The clip below is from the filming of my music video for Impossible Love. We shot the video in 2009 and that Summer we won Best Music Video at the Just Plain Folks Awards in Nashville. We shot it on a $250 budget, which included gas for my car (which was also our power generator), and food for my volunteer cast/crew.
I have played the piano since I was a toddler. I’ve been taking lessons since I was 5. I’ve treated the piano like it was an extension of my own body since I was a kid. I studied music on scholarship from Berklee College of Music and to this day, I have never had my own piano. The piano in this video is the first and only piano I have ever owned, and it was immediately donated to this art project. I got it for free from a church.
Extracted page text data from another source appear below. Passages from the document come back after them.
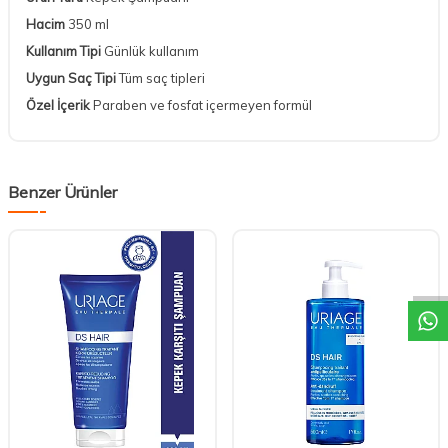
Hacim
350 ml
Kullanım Tipi
Günlük kullanım
Uygun Saç Tipi
Tüm saç tipleri
Özel İçerik
Paraben ve fosfat içermeyen formül
Benzer Ürünler
DESTEK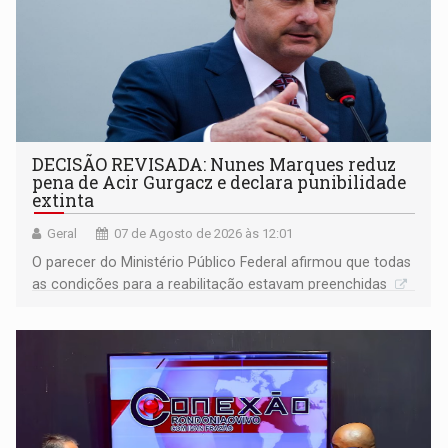
DECISÃO REVISADA: Nunes Marques reduz
pena de Acir Gurgacz e declara punibilidade
extinta
Geral
07 de Agosto de 2026 às 12:01
O parecer do Ministério Público Federal afirmou que todas
as condições para a reabilitação estavam preenchidas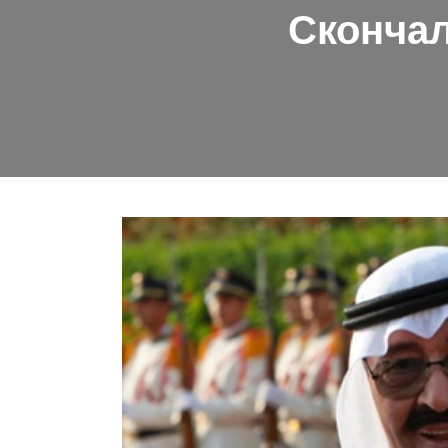
Скончал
They said it was “un-playable”, although they certainly have no idea what un-playable means.
Regardless, the music video is the artwork of director, Brandon Nicholas and cinematographer, James Mann. Destroying a piano was not my idea, although, in the finished product, it looks amazing. The piano then went on to be in the movie Desert Son, another Nicholas/Mann project which you can watch instantly on netflix!
Anyway, that is the story of this piano. I think it got a lot more love from us than it did sitting and collecting dust in the church basement we rescued it from, but the video still pisses people off. I hope you hate this video of me smashing it as much as everyone else on the internet does! By the way, when we really start beating it up, it’s not for fun. It’s for close-up shots of the pieces flying everywhere. This is extremely dangerous. Do not try this at home.
Below is also the official “Making Of” video as well as the award-winning finished product! Also included is a preview for Desert Son. See if you can spot the piano! Enjoy!
I missed this place terribly. It was GREAT to be back for a few days.
I got laid off from my job last Tuesday. A brief history of my job: I got offered this job right as I was coming out of Berklee. It was a music recording equipment manufacturing company that I have a very close relationship to and the director of marketing asked me to join his team. I’m not really into marketing, but I’m into every vein of music I can explore and figured that the job would be a great way to meet people in the business, learn more about the engineering side of recording, build my resume, and make some money. I was furiously unhappy, but I worked very hard and was very good at what I did.
I won’t go into detail about getting laid off except to say that it’s never fun to lose a job, money, health insurance, etc., with less than 2 weeks notice and it having nothing to do with how you performed your duties. Lame Sauce.
But man, I didn’t realize how unhappy I was and that my job was the source of this unhappiness. When my boss called me last week to “let me go” I was furious and upset and emotional, but even before our phone conversation ended, I was feeling this giant wave of relief come over me. Max took me to the beach immediately after I hung up, and I just felt free. I felt free to fuck up, and free to be broke, and free to explore other forums of music and money making. I had been working remotely and because of this, even though I cut down my hours to 30 a week to have more time to pursue music, I was spending every waking hour thinking about my job, wondering if I had forgotten to take care of anything, trying to predict which angle my boss was going to fall towards next so I could be ready. I haven’t had a moment to breath for a long time.
Back in March my good friend from Berklee, Lucas Carpenter, came to Baton Rouge and we did a show together. He is an incredibly talented songwriter who would make it on his business skills alone, but the fact that he’s disgustingly talented as well only increases the likelyhood that you too will know his name some day.
Lucas sang this song at our show called “Dreamers Working 9 to 5″ and it was as though someone put a coat hanger into my heart. It made me realize how far away I was from what I actually wanted to be doing.
So, now I”m jobless. I have very little money and a lot of expenses and things are about to get very tight. I’ve never felt better either. I’ve made more progress in planning and exploring new ways to make money doing music in the last week then I’ve had time to do in the last 2 months. For money’s sake, if I can just get 2 or 3 gigs playing piano around town or teaching a few lessons each week, I’ll be making more than I was and be much happier than doing marketing. Ugh. Barf.
Plans for the weekend- Katelyn Got Laid-Off party at the beach which will also include a nice long run down the water. More to come with marathon training. Ahem. I haven’t had a long run for a couple weeks, but I did join a gym and started taking group classes. I’m feeling stronger and more fit than ever.
Viva Las UNEMPLOYMENT!
ps- please send money or food stamps.